Buying a used car from someone you’ve never met can be risky business, especially if you’re not a car person. If you don’t take the necessary precautions, you can end up buying a car with a rolled back odometer, shoddy body repair, or even flood damage. If you follow these basic steps, you can save yourself a lot of hassle and expense in the used car buying process.
1. Check the Vehicle History
When you see a used car advertised for sale, the first thing you should do is request vehicle’s VIN, and run that number through AutoCheck, Carfax, or a similar vehicle history service. You can see DMV records on when the car was first purchased, the car’s mileage each time it was sold, and also if the car has been salvaged because of prior damage. The VIN check will help you verify that the advertised mileage is accurate, and will also alert you if the car’s been in a flood or wreck.

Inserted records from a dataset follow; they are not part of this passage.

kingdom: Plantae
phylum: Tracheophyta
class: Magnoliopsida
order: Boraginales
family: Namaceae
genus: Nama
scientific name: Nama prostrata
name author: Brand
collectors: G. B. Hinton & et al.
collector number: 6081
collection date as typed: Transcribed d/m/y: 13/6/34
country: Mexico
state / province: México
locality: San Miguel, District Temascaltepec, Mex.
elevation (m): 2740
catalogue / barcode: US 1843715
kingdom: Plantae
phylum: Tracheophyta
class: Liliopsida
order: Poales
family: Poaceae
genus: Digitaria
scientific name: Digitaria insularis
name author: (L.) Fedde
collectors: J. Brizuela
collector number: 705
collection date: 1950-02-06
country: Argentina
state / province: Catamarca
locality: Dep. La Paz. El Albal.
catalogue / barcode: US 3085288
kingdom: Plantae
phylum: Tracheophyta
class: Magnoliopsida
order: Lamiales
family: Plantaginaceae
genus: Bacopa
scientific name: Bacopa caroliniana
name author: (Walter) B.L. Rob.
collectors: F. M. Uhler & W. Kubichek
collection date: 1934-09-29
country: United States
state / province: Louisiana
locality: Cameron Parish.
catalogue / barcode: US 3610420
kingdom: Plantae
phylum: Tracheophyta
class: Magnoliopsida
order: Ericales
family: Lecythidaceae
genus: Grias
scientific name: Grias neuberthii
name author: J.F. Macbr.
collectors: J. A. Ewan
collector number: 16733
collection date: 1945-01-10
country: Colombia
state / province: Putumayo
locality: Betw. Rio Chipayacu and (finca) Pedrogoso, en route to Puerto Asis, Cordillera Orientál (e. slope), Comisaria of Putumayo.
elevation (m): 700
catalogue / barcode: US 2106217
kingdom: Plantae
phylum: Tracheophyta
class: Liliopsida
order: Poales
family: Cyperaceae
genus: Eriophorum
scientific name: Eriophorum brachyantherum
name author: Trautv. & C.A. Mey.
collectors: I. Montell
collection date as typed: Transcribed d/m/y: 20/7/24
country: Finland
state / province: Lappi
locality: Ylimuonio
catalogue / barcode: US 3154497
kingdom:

2. Inspect the Car In-Person
If your car passed the VIN check, then next step is to view the car in-person. It’s important to view the car in a safe and well-lit area, such as a gas station or shopping center parking lot. When you inspect the car, there are some red flags that can indicate low quality body work. Check the consistency of the gaps between the hood and fenders, fenders and doors, doors and rear quarters, and trunk and rear quarters. Also check to make sure that the color and texture of the paint matches on all of the body panels, and that there aren’t any signs of buckled metal or sloppy welding under the hood.
The final step is to have the vehicle inspected by a licensed mechanic. Often times, independent mechanics who specialize in a specific make are the most helpful and reasonably priced. They can detect mechanical issues that are invisible to the naked eye, and can often verify that a car hasn’t had any sub-par bodywork. Often times, a detailed inspection will reveal some minor issues that are easily fixed, and the mechanic will give you an estimate to correct the problems. Buyers should be more concerned about major issues that are expensive to repair.
If the car passes these 3 checks, then there’s a good chance that you’re looking at a quality used vehicle from an honest seller. If the seller forgets to mention that the car’s been in a flood or needs engine work, then move on. The most important aspect of any large purchase is trust.